━━━━━ STUDY MATERIAL ━━━━━

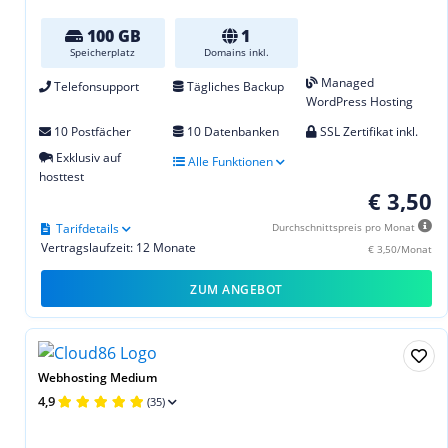
100 GB
1
Speicherplatz
Domains inkl.
Managed
Telefonsupport
Tägliches Backup
WordPress Hosting
10 Postfächer
10 Datenbanken
SSL Zertifikat inkl.
Exklusiv auf
Alle Funktionen
hosttest
€ 3,50
Tarifdetails
Durchschnittspreis pro Monat
Vertragslaufzeit: 12 Monate
€ 3,50/Monat
ZUM ANGEBOT
Webhosting Medium
4,9
(35)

━━━━━

#### WHAT IS EXPECTED
Please copy out every line of text in the data above word for word, and leave the pictures out.

#### ANSWER BOX
100 GB
1
Speicherplatz
Domains inkl.
Managed
Telefonsupport
Tägliches Backup
WordPress Hosting
10 Postfächer
10 Datenbanken
SSL Zertifikat inkl.
Exklusiv auf
Alle Funktionen
hosttest
€ 3,50
Tarifdetails
Durchschnittspreis pro Monat
Vertragslaufzeit: 12 Monate
€ 3,50/Monat
ZUM ANGEBOT
Webhosting Medium
4,9
(35)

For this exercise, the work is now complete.